O ministro da Ciência, Tecnologia, Inovações e Comunicações, Gilberto Kassab, argumentou que seus deslocamentos aéreos “seguem rigorosamente os critérios fixados pela FAB e pelo governo federal”.
A assessoria do ministro também justificou às idas constantes a São Paulo porque o estado concentra a maior parte dos recursos destinados pela pasta. “A quantidade de institutos e o volume de recursos em investimento em São Paulo, por si só, exigem atenção e a presença mais efetiva do ministro.”
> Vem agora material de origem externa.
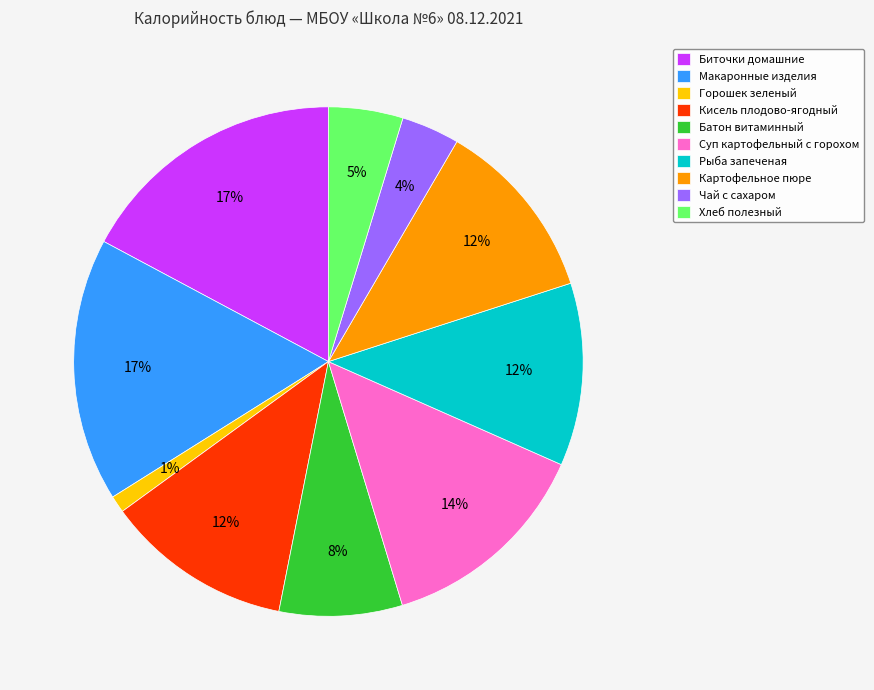

Which category has the smallest portion of the pie?

Горошек зеленый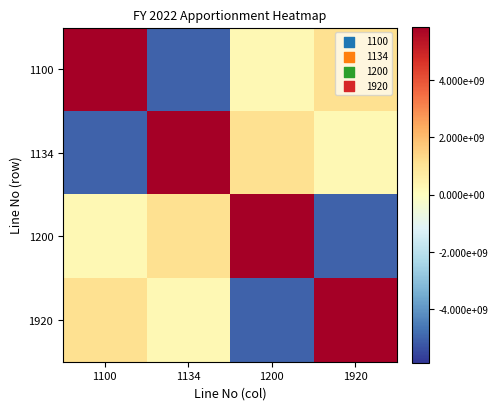

What is the smallest value displayed?

-5013825052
A assessoria do ministro da Fazenda, Henrique Meirelles, após procurada pela reportagem, enviou os compromissos que ele teve em São Paulo e que não constavam na agenda. Entre algumas agendas informadas para justificar os voos estão entrevistas a jornais e participação em seminários e reuniões.
Segurança
Ministros ligados ao Palácio do Planalto, Eliseu Padilha (Casa Civil) e Geddel Vieira Lima (Secretaria de Governo) também disseram que não cometeram irregularidades e que o uso dos aviões encontra amparo legal. Interlocutores de Geddel afirmaram, ainda, que o ministro só passou a usar as aeronaves da FAB por segurança, após ser chamado de “golpista” durante um voo comercial em agosto.
O ministro da Saúde, Ricardo Barros, também afirmou na sua resposta que segue as normas vigentes. Ele destacou que no total fez 98 voos para cumprimento de agendas oficiais e que, além de usar a FAB 57 vezes, utilizou aviação comercial em 41% dos trechos.
Já o ministro das Cidades, Bruno Araújo, disse que seus deslocamentos “fazem parte de agendas previamente definidas, destinadas a compromissos oficiais da pasta, todas devidamente comunicadas e amplamente divulgadas, com registro na imprensa local”.
O ministro da Indústria, Comércio Exterior e Serviços, Marcos Pereira, também enviou à reportagem uma lista de compromissos para justificar as suas agendas.
O Ministro de Minas e Energia, Fernando Bezerra Filho, respondeu que todas as viagens “foram feitas visando atender agenda ministerial e atividades fins do cargo” e que elas seguiram as regras da FAB.